Qu’en est-il du rêve américain et du fameux melting-pot qui caractérisait les Etats-Unis ? A-t-il perdu sa capacité assimilatrice ? Et pourquoi ? Voici les questions qui préoccupent les milieux de recherche et les médias. Il y a une dizaine d’années, la violence contre les Américains de couleur a refait surface aux Etats-Unis. Elle s’est accentuée après l’élection du président Donald Trump. Plus grave encore, ce dernier semble prendre le parti des « suprématistes » blancs et de leurs pratiques contre les Américains de couleur.
Ce phénomène illustre les clivages sociaux qui rongent les Etats-Unis et qui représentent un pas en arrière par rapport aux progrès réalisés en matière de législations, de lois et de programmes d’éducation suite aux mouvements des droits civiques des années 1960. Ces progrès avaient contribué à renforcer le concept de citoyenneté et avaient permis l’élection du premier président noir. Or, les événements de Charlottesville (Virginie) nous ont fait voir ce qui se passe sous la surface. Qui a recours à la violence ? Pourquoi ? Que signifie-t-elle ? Et quelles en seront les conséquences ?
Sous prétexte qu’eux seuls sont les vrais Américains, les « suprématistes » blancs pratiquent la violence physique et propagent une culture de la haine contre les Américains de couleur, toutes ethnies confondues. Ils voient en leur couleur blanche une « identité singulière », pour reprendre les termes d’Amartya Sen, prix Nobel d’économie, dans son traitement de la violence identitaire. En contestant « l’américanité » de leurs concitoyens de couleur, ils revivifient les théories sur la suprématie des WASP (protestant anglo-saxon blanc) comme étant l’archétype des pères fondateurs des Etats-Unis. D’après eux, la protection des Etats-Unis exige la préservation de la pureté de la race blanche, ce qui implique le refus de toute cohabitation avec d’autres races.
Les membres d’un autre groupe, que l’on pourrait appeler les « néo-fascistes », ont repris à leur compte les appels séparatistes des Etats du Sud au temps de la guerre d’indépendance. Ce groupe comprend le Ku Klux Klan, organisation d’extrême droite fondée en 1866 et qui utilise des arguments religieux pour justifier la violence contre les Afro-Américains. Ses membres ont été dépeints dans le cinéma américain, qui a révélé leurs atrocités, notamment dans l’Etat du Mississippi. Leur idéologie est d’autant plus grave qu’ils prônent une Amérique pour les blancs, débarrassée des « intrus ».

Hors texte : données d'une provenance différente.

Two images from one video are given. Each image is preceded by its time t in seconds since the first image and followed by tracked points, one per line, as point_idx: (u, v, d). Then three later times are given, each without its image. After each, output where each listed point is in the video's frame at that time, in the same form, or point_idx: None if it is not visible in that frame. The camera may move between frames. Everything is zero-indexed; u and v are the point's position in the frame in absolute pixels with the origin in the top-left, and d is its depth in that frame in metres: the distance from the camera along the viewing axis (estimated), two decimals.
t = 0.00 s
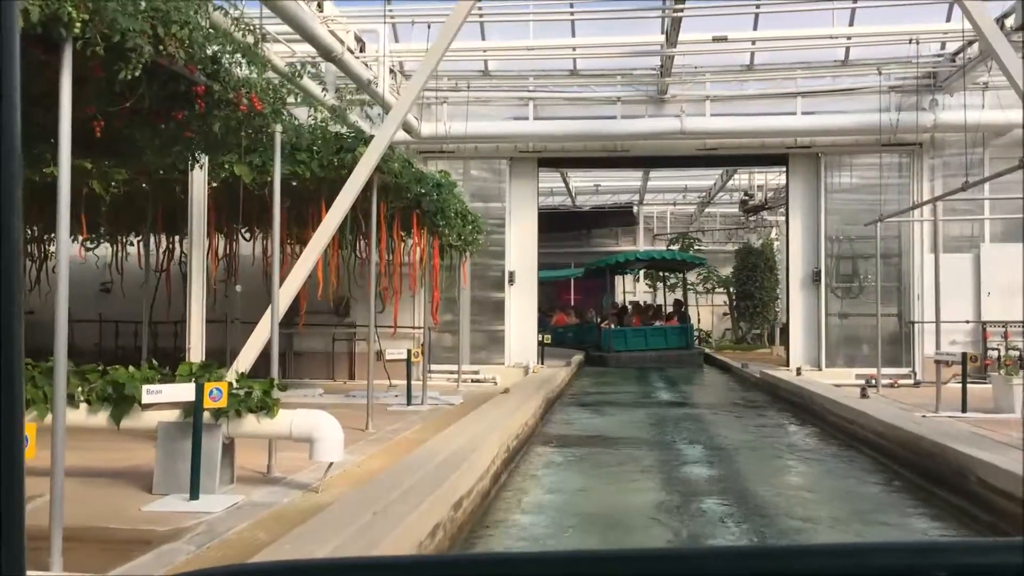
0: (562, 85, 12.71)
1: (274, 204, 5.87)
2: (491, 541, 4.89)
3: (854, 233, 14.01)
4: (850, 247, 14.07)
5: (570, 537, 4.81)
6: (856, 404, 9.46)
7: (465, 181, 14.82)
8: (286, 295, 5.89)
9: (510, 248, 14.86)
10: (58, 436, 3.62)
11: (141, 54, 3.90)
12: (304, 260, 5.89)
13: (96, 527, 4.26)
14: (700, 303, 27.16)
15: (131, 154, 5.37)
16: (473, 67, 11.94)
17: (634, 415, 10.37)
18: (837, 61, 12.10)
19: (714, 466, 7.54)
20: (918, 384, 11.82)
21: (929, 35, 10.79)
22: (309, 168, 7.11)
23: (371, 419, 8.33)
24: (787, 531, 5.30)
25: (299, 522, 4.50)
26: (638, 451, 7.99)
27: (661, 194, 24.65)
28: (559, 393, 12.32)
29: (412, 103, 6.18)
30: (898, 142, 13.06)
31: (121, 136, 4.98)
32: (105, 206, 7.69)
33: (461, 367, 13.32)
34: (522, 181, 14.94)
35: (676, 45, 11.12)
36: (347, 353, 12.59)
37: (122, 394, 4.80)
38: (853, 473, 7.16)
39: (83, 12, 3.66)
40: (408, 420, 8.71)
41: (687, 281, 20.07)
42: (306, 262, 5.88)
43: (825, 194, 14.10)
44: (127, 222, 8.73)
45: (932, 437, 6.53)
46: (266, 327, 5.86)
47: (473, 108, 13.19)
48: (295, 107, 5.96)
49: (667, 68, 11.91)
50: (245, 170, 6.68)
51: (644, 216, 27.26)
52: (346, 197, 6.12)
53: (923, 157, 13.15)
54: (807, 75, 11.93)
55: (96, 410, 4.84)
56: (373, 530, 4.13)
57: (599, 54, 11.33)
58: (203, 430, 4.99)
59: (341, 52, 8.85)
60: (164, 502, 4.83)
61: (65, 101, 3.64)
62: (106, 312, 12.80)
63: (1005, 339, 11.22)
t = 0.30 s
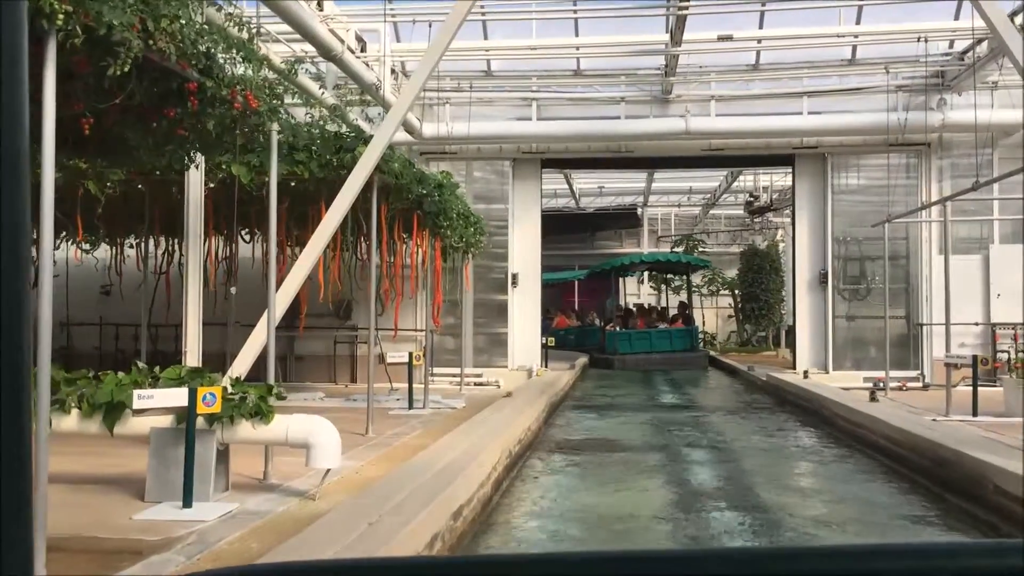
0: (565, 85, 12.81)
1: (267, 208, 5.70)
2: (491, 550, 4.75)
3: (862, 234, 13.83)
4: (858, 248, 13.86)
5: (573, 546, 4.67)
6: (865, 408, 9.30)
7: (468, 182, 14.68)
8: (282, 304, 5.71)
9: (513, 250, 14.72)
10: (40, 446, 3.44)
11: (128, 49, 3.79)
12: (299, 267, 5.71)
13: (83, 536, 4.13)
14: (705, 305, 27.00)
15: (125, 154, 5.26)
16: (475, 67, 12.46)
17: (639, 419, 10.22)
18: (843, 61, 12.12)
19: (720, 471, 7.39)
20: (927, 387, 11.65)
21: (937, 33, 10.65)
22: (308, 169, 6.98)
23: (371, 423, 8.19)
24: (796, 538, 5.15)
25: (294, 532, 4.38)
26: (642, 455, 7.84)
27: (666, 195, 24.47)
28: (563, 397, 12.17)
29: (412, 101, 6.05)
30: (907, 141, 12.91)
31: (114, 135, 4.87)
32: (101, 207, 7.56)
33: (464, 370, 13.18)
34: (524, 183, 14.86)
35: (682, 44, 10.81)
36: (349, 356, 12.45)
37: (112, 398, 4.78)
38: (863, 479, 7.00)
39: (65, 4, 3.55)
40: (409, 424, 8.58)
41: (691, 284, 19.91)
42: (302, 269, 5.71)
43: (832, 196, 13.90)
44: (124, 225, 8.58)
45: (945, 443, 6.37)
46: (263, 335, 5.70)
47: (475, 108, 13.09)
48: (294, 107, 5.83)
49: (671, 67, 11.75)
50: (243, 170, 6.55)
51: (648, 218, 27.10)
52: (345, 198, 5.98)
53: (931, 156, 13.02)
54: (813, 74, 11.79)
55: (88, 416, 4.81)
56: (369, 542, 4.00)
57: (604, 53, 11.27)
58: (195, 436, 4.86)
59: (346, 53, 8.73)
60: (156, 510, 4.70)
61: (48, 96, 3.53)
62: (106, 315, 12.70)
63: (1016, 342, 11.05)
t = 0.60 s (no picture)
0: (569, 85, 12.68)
1: (264, 209, 5.58)
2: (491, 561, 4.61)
3: (870, 236, 13.67)
4: (866, 250, 13.69)
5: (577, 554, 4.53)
6: (874, 412, 9.14)
7: (471, 184, 14.57)
8: (279, 309, 5.59)
9: (516, 252, 14.59)
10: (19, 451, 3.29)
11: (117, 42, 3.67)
12: (296, 271, 5.59)
13: (71, 545, 4.01)
14: (710, 308, 26.82)
15: (117, 152, 5.14)
16: (479, 67, 12.41)
17: (644, 423, 10.08)
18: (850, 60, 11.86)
19: (727, 477, 7.24)
20: (937, 391, 11.48)
21: (946, 32, 10.50)
22: (307, 169, 6.85)
23: (371, 428, 8.05)
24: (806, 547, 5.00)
25: (287, 542, 4.25)
26: (648, 461, 7.70)
27: (671, 198, 24.32)
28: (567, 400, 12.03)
29: (412, 101, 5.94)
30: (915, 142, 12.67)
31: (106, 133, 4.75)
32: (97, 207, 7.43)
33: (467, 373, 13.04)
34: (528, 184, 14.66)
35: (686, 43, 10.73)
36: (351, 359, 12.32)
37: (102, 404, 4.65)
38: (874, 485, 6.85)
39: None
40: (410, 428, 8.44)
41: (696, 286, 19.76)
42: (299, 273, 5.59)
43: (839, 197, 13.76)
44: (123, 227, 8.46)
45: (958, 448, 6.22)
46: (260, 339, 5.58)
47: (478, 109, 12.97)
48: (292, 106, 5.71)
49: (677, 67, 11.60)
50: (241, 171, 6.43)
51: (653, 220, 26.94)
52: (344, 199, 5.86)
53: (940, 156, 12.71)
54: (820, 74, 11.66)
55: (78, 421, 4.69)
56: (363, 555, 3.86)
57: (608, 53, 11.12)
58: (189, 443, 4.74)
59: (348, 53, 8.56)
60: (148, 518, 4.57)
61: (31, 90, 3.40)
62: (106, 317, 12.59)
63: None
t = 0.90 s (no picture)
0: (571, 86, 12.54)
1: (258, 210, 5.45)
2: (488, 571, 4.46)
3: (874, 238, 13.52)
4: (871, 252, 13.54)
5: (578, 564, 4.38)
6: (880, 416, 8.98)
7: (471, 185, 14.43)
8: (273, 312, 5.46)
9: (517, 254, 14.47)
10: None
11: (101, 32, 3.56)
12: (289, 274, 5.45)
13: (53, 556, 3.87)
14: (712, 310, 26.68)
15: (106, 150, 5.03)
16: (480, 66, 12.24)
17: (646, 427, 9.94)
18: (855, 61, 11.66)
19: (731, 482, 7.09)
20: (943, 395, 11.33)
21: (953, 31, 10.35)
22: (303, 169, 6.74)
23: (369, 432, 7.92)
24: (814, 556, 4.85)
25: (279, 550, 4.11)
26: (650, 466, 7.55)
27: (673, 199, 24.18)
28: (568, 403, 11.89)
29: (409, 100, 5.81)
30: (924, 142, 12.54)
31: (95, 129, 4.64)
32: (90, 207, 7.30)
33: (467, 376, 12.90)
34: (528, 185, 14.54)
35: (689, 42, 10.60)
36: (349, 361, 12.18)
37: (90, 406, 4.53)
38: (882, 492, 6.69)
39: None
40: (409, 432, 8.30)
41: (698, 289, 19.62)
42: (292, 276, 5.46)
43: (843, 199, 13.61)
44: (117, 227, 8.34)
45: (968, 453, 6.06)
46: (255, 341, 5.45)
47: (479, 109, 12.87)
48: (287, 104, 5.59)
49: (680, 66, 11.46)
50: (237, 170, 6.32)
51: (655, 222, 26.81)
52: (339, 199, 5.74)
53: (946, 157, 12.68)
54: (824, 73, 11.52)
55: (65, 424, 4.57)
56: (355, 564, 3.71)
57: (610, 52, 10.98)
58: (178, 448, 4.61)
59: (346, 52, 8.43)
60: (135, 526, 4.43)
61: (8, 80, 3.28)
62: (103, 318, 12.45)
63: None
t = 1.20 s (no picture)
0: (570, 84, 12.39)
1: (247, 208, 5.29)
2: None
3: (877, 237, 13.38)
4: (873, 252, 13.40)
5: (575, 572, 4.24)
6: (884, 418, 8.83)
7: (469, 184, 14.28)
8: (262, 315, 5.32)
9: (516, 254, 14.33)
10: None
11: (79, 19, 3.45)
12: (279, 277, 5.30)
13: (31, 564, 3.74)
14: (712, 310, 26.55)
15: (91, 143, 4.91)
16: (478, 65, 12.25)
17: (646, 429, 9.80)
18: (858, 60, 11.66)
19: (732, 486, 6.95)
20: (946, 397, 11.20)
21: (957, 28, 10.22)
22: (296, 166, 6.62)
23: (364, 434, 7.78)
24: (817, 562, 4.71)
25: (266, 557, 3.96)
26: (649, 469, 7.41)
27: (673, 199, 24.03)
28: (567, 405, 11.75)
29: (402, 99, 5.69)
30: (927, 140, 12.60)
31: (79, 122, 4.53)
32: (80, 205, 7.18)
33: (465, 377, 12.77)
34: (527, 184, 14.42)
35: (689, 38, 10.48)
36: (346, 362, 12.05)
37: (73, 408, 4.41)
38: (886, 497, 6.55)
39: None
40: (405, 434, 8.16)
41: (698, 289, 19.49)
42: (282, 279, 5.31)
43: (845, 198, 13.49)
44: (109, 225, 8.21)
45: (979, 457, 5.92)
46: (244, 345, 5.30)
47: (477, 107, 12.73)
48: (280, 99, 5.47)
49: (680, 63, 11.30)
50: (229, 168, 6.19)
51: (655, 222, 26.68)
52: (332, 197, 5.60)
53: (948, 157, 12.70)
54: (826, 71, 11.38)
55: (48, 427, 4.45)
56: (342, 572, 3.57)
57: (609, 50, 10.84)
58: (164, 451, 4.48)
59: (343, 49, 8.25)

Un troisième groupe hostile aux Américains de couleur et qui croit à la pureté de la race blanche rassemble les « néo-nazis », nostalgiques du Troisième Reich.
Dans cette atmosphère de polarisation qui se manifeste dans plusieurs secteurs de la société américaine, les « suprématistes » blancs, les néo-fascistes et les néo-nazis se sont mobilisés. Ils se sont notamment manifestés à Charlottesville, cette ville étudiante et multiculturelle qui incarne l’esprit du melting-pot américain. Dans une manifestation de force, ils se sont attaqués aux antiracistes. Un militant des néo-nazis a foncé en voiture dans la foule et a fauché une jeune femme. Le choix de Charlottesville s’explique par sa réputation hostile aux figures sudistes esclavagistes.
Voilà donc ce qui se passe aux Etats-Unis. Et il est important d’identifier la raison derrière la récurrence de ces actes et la propagation de la culture de violence dans la société américaine. S’agit-il d’une dislocation sociale exacerbée par la confrontation de plusieurs ethnies, couleurs et races ? Ou plutôt d’une crise encore plus profonde qui concerne la lutte aiguë des classes ? Ou d’un mélange de tout cela ? Est-il possible que la société d’un pays aussi développé se lézarde ? Nous essayerons de répondre à ces questions dans un prochain article.